Doç. Dr. Zehra Esra Ketenoğlu Kayabaşı konuşmasının devamında; “Bu işi de ancak milliyetçi ve ülkücü öğretmen kadroları başarabilir. Yabancı ideolojilere ve kültürlere kapılanmış kimselerin milli eğitimde yeri yoktur. Görüldüğü üzere milli eğitim politikaların hizmetindedir. Bu karakteriyle milli savunmamızın bir parçasıdır. İnsan, sosyal, kültürel, ekonomik ve politik hayatın stratejik değeri en fazla olan önemli bir unsurudur. Savaşları yapan ve kazanan insandır. Milli ve çağdaş bir eğitimden geçirilmiş, şuurlu ve kaliteli nesillere sahip olan bir milletin başarıları daha büyük ve devamlı olmaktadır. Böylece yetişmiş milletler, yeni sömürgeciliğin oyunlarını daha kolayca bozar, her türlü emperyalizmi daha kolay bertaraf eder, soğuk ve sıcak savaşları daha kolayca zafere ulaştırır. Asla unutulmamalıdır ki, milli olmayan ve çağdaş ihtiyaçlara cevap vermeyen, birer anarşi yuvası haline gelen, yabancı ideolojilerin pazarı durumuna düşen, bölücü ve yıkıcı akımların barındığı, Türklüğe, Müslümanlığa, objektif ilme ve tarafsız kritiğe düşman bir eğitim kurumu yalnız milli savunmayı zorlaştırmakla kalmaz, zamanla imkansız halede getirebilir. Bir millet, bir devlet her yerden önce kendini kendi okullarında savunabilmelidir. Okullar, bir milletin siyasi ve kültürel hudutlarını korumalı, ekonomik ve sosyal gelişmesini kolaylaştırmalı, milletimizi ve devletimizi yabancı kadrolar karşısında ezik ve yenik duruma düşürmemeli, her sahada ilmin ve tekniğin yardımı ile kendi öz kaynaklarından ve öz emeği ile vasıtalar icat etmelidir. Hiçbir millet ve devlet kendini, rejimini, menfaatlerini, ülkü ve hedeflerini tehlikeye sokacak bir eğitime müsaade edemez. Eğitim, milli, devletin emrinde ve onun savunucusu olmak zorundadır. Başka türlü söyleyenler yalan söylemektedirler diyerek milli eğitimin rolünü kesin ve net bir ifade ile açıklamıştır. Bu çalıştay sürecinde Türk eğitim sistemi için dertlenen başta siz değerli üyelerimiz ve davetli tüm eğitimcilerimizin desteğini almanın gururunu yaşıyoruz. Kıymetli desteğiniz ile bu süreci verimli ve nitelikli geçireceğimize ve tamamlayacağımıza inancımız tamdır. İzninizle çalıştay gruplarımızı tanıtarak sözlerime son vermek istiyorum” dedi.

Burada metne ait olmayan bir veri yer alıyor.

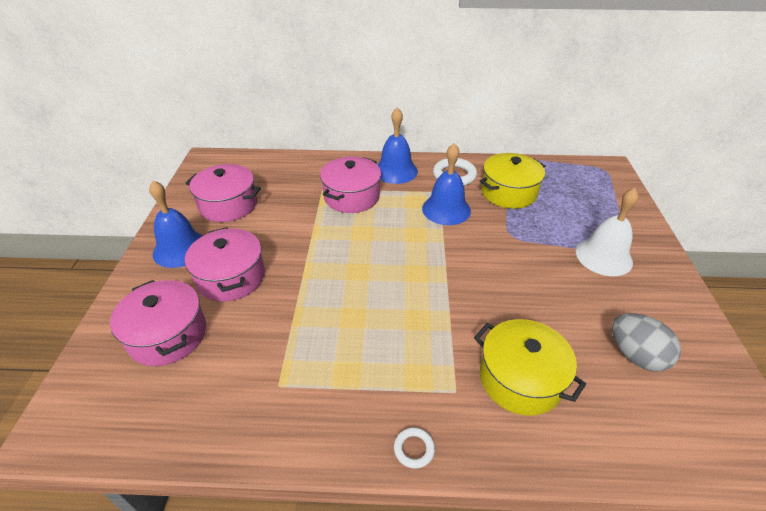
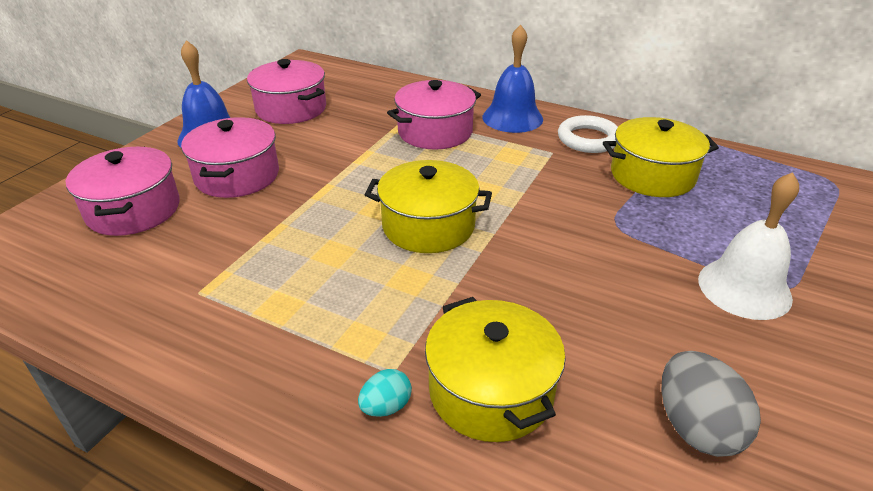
camera: 25 degrees right, 5 degrees down
(400, 274) = (428, 226): none -> yellow pot
(414, 449) = (289, 413): white ring -> none
(446, 209) = (546, 173): blue bell -> none
(469, 417) = (386, 407): none -> turquoise egg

‘Eğitim Çok Ciddi Bir Atılıma İhtiyaç Duymaktadır’

Gelişmiş öncü bir ülke adımı atmanın yollarının eğitim olduğunu vurgulayan İl Milli Eğitim Müdür Yardımcısı Yaşar Dolapcı; “Dünyada adaletle muamele bekleyen her insanın çocuktan yaşlıya her güçsüzün Türk milletine ihtiyacı var. Çünkü ne zaman Türk güçlü olmuş, dünya adaletle tanışmış, dünyanın adalet göstergeleri en üste çıkmıştır. Biz biliyoruz ki Türk milletinin güçlü dönemlerinde ne kan ne göz yaşı, bilim, ilim, insanlık için fırsat ve güzellikler var. Dolaysıyla mutlu bir dünyaya her zaman imar edici olarak var olmuş Türk milletinin yeniden aynı dünyada aynı rolü alabilmesi için mutlak suretle savunmadaki Türk milleti savunma sanayinde hak ettiği yere doğru gelmekte. Ve eğitimde çok ciddi bir atılıma ihtiyaç duymaktadır. Biz Milli Eğitim Bakanlığı olarak ‘Türkiye Yüzyılı’ maarif modeli ile topluma sunulan bu modeli bu manada milli ahlak, milli kültür kökleriyle bezenmiş bilim dünyasında ve bilimsellikte ihtiyacı olan değerlerle bütünleşmiş bir model olduğunu, bunun için en önemli kahramanların gayretleriyle karınca misali, kahramanlık ve dik duruşlarıyla ehemmiyetli bir yeri olan okul yöneticilerimiz ve öğretmenlerimiz olduğunu düşünüyoruz. Bu konuda bu çalıştay tabandan uygulama esası ellerinde olan arkadaşlarımızdan gelecek fikirlerle netleşmesi ve istikametinin belirlenen yönde kararlı ve kalıcı olarak oluşturulabilmesi çok önemli ve kıymetli. Öğretmen arkadaşlarımızın oluşturdukları modeller maarif modeli için önemli bir temel oluşturacak. Milletimiz içinde eğitimle gelebilecek fırsatlar adına ciddi bir merhale alacak bir zemin olacak. Bu yüzden başta Türk Eğitim- Sen ve yönetimine, bugün buradaki tüm hocalarıma Milli Eğitim müdürlüğü adına şükranlarımızı sunuyorum. Bu çalışmalar maarif modelinin istikamete ulaşması için artar, çeşitlenir ve bu fikirler bir araya gelerek yüzyılın ihtiyaç duyduğu en güzel eğitim modelini ve Türk milletini tüm dünyaya bilinen ecdadındaki kahramanlıkları adaleti, bilime katkılarıyla yeniden sunacağını düşünüyorum” dedi.